Another Hospital Sued Over Billing and Collection Practices

RAPID CITY, SD – Rapid City Regional Hospital has been hit with a sweeping lawsuit that claims the nonprofit institution overcharges its uninsured patients, requires emergency room patients to sign a payment pledge before treatment and uses “aggressive, abusive and humiliating” collection tactics against those who don’t pay.

Those policies and tactics are contrary, the suit says, to Regional Hospital’s obligation to provide fair, affordable medical care to all patients ? an obligation the hospital took on in exchange for its exemption from state and federal taxes.

The suit was filed last week in U.S. District Court in Rapid City on behalf of Brett and Deborah Burgher of Rapid City. They and their son were treated at various times between 1999 and 2003. The uninsured couple was forced into bankruptcy by hospital bills that, with interest and fees, totaled more than $100,000, according to the suit.
══════════════════════════════
**Required work**
1. From the hospital lawsuit article, duplicate the stretch from "Those policies and" through "and federal taxes.".
2. List the practices that the hospital lawsuit article says the suit accuses Rapid City Regional Hospital of.
3. Resume the hospital lawsuit article after its last sentence.

**Given data**
══════════════════════════════
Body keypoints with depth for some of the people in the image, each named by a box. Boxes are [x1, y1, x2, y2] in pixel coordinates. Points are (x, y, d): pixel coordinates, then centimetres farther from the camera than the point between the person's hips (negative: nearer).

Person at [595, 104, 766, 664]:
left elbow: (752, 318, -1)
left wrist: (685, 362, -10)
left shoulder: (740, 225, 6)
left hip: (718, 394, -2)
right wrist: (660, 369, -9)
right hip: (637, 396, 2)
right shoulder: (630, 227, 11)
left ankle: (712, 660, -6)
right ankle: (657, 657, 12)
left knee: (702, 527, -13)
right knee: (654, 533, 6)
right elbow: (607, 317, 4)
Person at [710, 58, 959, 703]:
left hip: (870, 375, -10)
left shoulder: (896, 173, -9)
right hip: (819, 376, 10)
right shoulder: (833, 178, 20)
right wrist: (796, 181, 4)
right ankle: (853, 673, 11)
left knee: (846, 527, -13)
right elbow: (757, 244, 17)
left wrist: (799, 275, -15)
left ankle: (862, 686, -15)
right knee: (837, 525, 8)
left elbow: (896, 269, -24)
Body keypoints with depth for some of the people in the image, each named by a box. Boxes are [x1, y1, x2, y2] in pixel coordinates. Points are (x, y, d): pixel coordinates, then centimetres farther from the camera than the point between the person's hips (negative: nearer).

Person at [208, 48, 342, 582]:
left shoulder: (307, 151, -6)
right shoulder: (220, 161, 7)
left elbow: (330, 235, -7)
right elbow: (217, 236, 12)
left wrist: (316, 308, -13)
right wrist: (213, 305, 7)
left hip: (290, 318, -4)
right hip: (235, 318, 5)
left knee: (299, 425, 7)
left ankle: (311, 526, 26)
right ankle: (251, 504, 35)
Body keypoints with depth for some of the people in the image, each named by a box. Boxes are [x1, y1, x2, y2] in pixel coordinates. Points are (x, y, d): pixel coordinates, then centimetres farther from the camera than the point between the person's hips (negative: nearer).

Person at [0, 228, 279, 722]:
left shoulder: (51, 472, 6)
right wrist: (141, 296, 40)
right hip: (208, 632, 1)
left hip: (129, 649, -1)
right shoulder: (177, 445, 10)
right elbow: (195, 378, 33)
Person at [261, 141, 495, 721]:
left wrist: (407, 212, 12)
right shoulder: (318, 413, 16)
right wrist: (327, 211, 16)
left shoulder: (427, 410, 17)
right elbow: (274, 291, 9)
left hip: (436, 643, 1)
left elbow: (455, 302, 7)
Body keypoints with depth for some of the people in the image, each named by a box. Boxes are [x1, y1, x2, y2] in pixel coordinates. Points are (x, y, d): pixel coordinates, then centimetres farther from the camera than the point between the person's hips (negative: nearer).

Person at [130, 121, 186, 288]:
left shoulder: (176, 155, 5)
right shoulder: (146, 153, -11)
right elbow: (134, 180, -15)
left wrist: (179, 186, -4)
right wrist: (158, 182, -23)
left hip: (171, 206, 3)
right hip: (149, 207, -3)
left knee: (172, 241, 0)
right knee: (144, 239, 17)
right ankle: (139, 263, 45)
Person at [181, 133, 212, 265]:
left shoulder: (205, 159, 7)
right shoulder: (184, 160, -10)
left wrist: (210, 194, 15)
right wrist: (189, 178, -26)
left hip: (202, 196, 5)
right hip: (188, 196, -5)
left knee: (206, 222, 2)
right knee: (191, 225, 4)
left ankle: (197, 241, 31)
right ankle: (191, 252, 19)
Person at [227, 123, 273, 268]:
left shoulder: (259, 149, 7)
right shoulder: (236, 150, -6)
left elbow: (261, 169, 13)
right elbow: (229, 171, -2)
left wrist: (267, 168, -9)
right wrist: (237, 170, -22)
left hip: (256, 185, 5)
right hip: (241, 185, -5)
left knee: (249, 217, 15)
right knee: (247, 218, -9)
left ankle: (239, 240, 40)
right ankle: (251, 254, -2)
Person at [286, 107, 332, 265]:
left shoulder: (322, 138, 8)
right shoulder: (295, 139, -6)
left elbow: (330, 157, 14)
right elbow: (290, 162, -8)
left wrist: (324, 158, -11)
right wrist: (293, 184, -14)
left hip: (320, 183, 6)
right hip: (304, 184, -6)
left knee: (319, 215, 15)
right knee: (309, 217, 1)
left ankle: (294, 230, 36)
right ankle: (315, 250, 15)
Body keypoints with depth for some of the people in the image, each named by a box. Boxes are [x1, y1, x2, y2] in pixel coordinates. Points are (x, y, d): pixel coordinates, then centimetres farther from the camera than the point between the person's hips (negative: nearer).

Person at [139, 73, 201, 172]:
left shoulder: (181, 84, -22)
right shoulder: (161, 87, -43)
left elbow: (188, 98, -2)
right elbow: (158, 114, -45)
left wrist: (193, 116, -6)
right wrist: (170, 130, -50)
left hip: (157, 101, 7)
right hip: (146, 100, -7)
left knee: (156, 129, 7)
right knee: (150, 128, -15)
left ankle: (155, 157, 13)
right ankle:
══════════════════════════════
**Outputs in order**
1.
Those policies and tactics are contrary, the suit says, to Regional Hospital’s obligation to provide fair, affordable medical care to all patients ? an obligation the hospital took on in exchange for its exemption from state and federal taxes.

2.
- Overcharging its uninsured patients
- Requiring emergency room patients to sign a payment pledge before treatment
- Using "aggressive, abusive and humiliating" collection tactics against those who don't pay

3.
Although the suit names the Burghers, their attorneys seek class-action status, which would mean any former or current uninsured patient could become a party to the suit.

Stanley Siegel of Rider Bennett law firm in Minneapolis, with local attorney Don Shultz of Lynn, Jackson, Shultz & Lebrun law firm, filed the suit against Rapid City Regional Hospital. The same two firms have filed similar suits against Avera Health and Sioux Valley Health Systems, both in Sioux Falls.

In fact, the suit appears to be part of a nationwide trend ? led by well-known Mississippi personal injury lawyer Richard Scruggs ? of litigation against nonprofit hospitals. The claims in the other suits are similar to those in the local case.